No hace falta decir que nadie ha ido a la cárcel por los programas de tortura de la CIA. Actualmente, el antiguo analista de la CIA John Kiriakou está cumpliendo 30 meses de prisión por revelar el nombre de un agente encubierto de la CIA mientras denunciaba las prácticas de tortura de la agencia. Desde su celda de la prisión, ha pedido la presencia de un fiscal para llevar a la justicia a los arquitectos del programa de torturas.
La vida en un mundo cobarde
El Estados Unidos posterior al 11-S no en un nuevo mundo valeroso, sino un mundo aterrorizado. Continuamente se nos recuerda los peligros conque nos enfrentamos y nos animan a creer que la tortura nos mantendrá a salvo. Evidentemente, los estadounidenses ya han visto lo suficiente –entre las revelaciones de hechos y las representaciones ficticias– como para acostumbrarse a la idea de que la tortura es el precio que hay que pagar por la seguridad. Ciertamente, las encuestas muestran que hoy los estadounidenses apoyan el empleo de la tortura más que en los momentos más críticos de la “guerra contra el terror”.
En estos días, “protección” y “seguridad” se han convertido en las principales preocupaciones nacionales. Es casi como si creyéramos que si se recogiera la suficiente información, si bastantes “tipos muy malos” son torturados para conseguir “inteligencia procesable”, nunca podrán matarnos. Hay una palabra que define a la persona cuya principal preocupación es su propia protección y que a partir de ello esta dispuesta a permitir que en su nombre se haga cualquier cosa en tanto la mantenga segura. Esa palabra es cobardía.

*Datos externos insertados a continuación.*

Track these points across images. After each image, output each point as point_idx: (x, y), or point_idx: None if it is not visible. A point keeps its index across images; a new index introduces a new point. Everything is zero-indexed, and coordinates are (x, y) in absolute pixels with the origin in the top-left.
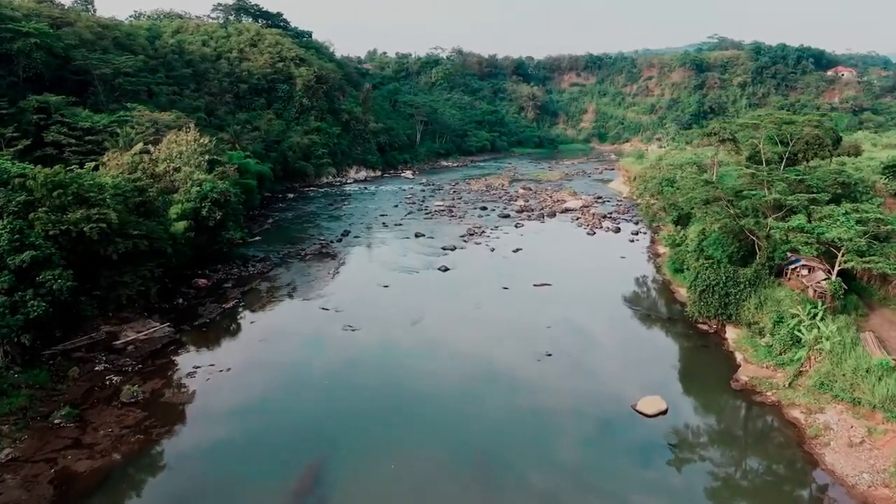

Si se mantiene esta terrorífica cosmovisión y si la infraestructura del sistema de tortura continúa intacta e impune, tornará a crecer la próxima era del miedo y la tortura volverá a hacerse presente.
Rebecca Gordon es la autora de Mainsteream Torture: Ethical Approaches in the Post-9/11 United States (Oxford University Press). Es profesora en el Departamento de Filosofía de la Universidad de San Francisco. También ha dedicado muchos años al trabajo en varios movimientos nacionales e internacionales por la paz y la justicia; es miembro del colectivo War Times/Tiempos de guerra. Es posible contactar con ella a través del sitio web Mainstream Torture.
Nota:
* “Submarino” (waterboarding, en el original en inglés) es cómo se llama en Argentina y Uruguay a la tortura que consiste en sumergir la cabeza de la víctima en una gran tina (o similar) llena de agua –normalmente sucia o muy sucia– hasta el borde de la asfixia. En España se llama “bañera”; seguramente, en cada país castellanohablante (casi todos en América latina) esta forma de tortura tiene un nombre diferente. (N. del T.)